* Activity
With the pictures left out, write out the records verbatim.

─── Data for processing

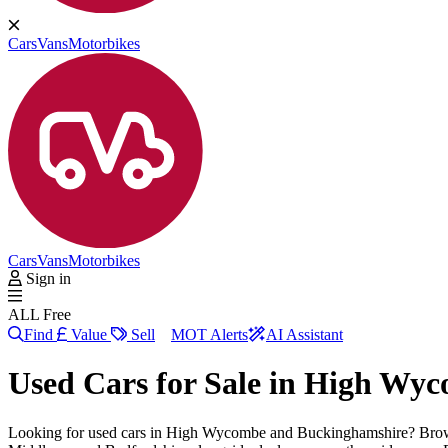
Cars
Vans
Motorbikes
Cars
Vans
Motorbikes
Sign in
ALL Free
Find
Value
Sell
MOT Alerts
AI Assistant
Used Cars for Sale in
High Wyc
Looking for used cars in High Wycombe and Buckinghamshire? Brow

──────

* Exercise solution
Cars
Vans
Motorbikes
Cars
Vans
Motorbikes
Sign in
ALL Free
Find
Value
Sell
MOT Alerts
AI Assistant
Used Cars for Sale in
High Wyc
Looking for used cars in High Wycombe and Buckinghamshire? Brow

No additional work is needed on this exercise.